▶ WORK REQUIRED: Scan the records below for the line with "right eye: (151, 451)" and the line with "left back paw: (244, 538)". Repeat those two lines and every line between them exactly, and nothing else.

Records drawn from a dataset
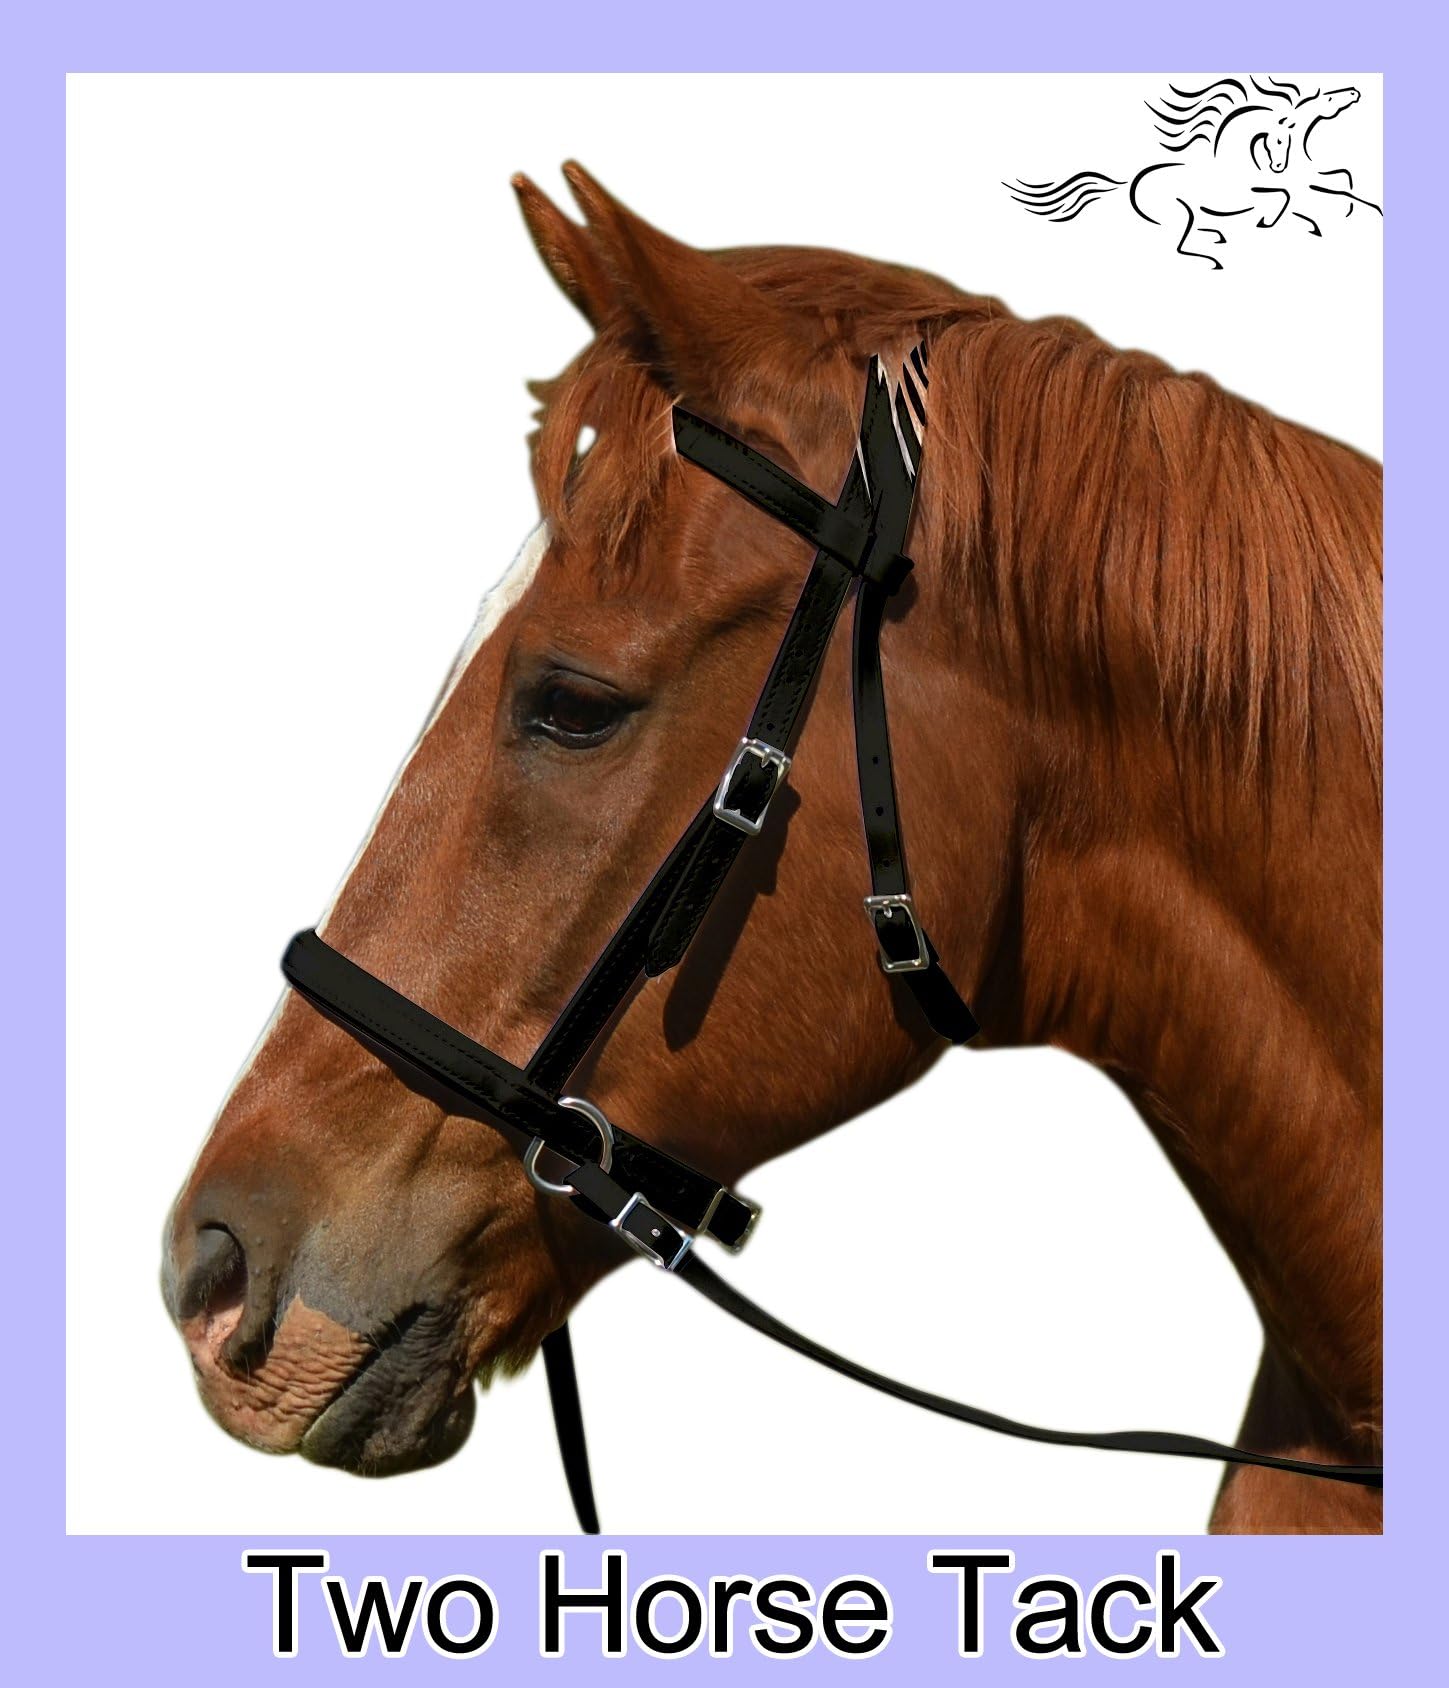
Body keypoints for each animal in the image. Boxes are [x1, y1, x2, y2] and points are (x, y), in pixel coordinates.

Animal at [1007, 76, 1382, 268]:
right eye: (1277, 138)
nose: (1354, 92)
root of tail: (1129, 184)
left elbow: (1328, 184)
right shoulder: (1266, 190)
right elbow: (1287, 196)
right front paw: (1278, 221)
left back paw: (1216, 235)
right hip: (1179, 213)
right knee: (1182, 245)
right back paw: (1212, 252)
==
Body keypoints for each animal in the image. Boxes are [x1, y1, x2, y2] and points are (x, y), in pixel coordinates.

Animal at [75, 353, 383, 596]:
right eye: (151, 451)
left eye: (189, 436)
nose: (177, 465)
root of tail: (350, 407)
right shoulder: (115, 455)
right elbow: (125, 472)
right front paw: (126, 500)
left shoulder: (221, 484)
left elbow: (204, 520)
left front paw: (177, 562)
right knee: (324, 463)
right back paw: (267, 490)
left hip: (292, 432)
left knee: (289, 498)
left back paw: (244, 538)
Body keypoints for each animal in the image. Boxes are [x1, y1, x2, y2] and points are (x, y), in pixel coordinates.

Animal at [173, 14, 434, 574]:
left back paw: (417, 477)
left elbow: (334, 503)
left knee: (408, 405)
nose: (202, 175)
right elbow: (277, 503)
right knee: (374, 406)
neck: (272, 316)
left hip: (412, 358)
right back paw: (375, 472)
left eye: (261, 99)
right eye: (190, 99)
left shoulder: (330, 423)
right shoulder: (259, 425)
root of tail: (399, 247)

▶ WRITTEN RESPONSE:
right eye: (151, 451)
left eye: (189, 436)
nose: (177, 465)
root of tail: (350, 407)
right shoulder: (115, 455)
right elbow: (125, 472)
right front paw: (126, 500)
left shoulder: (221, 484)
left elbow: (204, 520)
left front paw: (177, 562)
right knee: (324, 463)
right back paw: (267, 490)
left hip: (292, 432)
left knee: (289, 498)
left back paw: (244, 538)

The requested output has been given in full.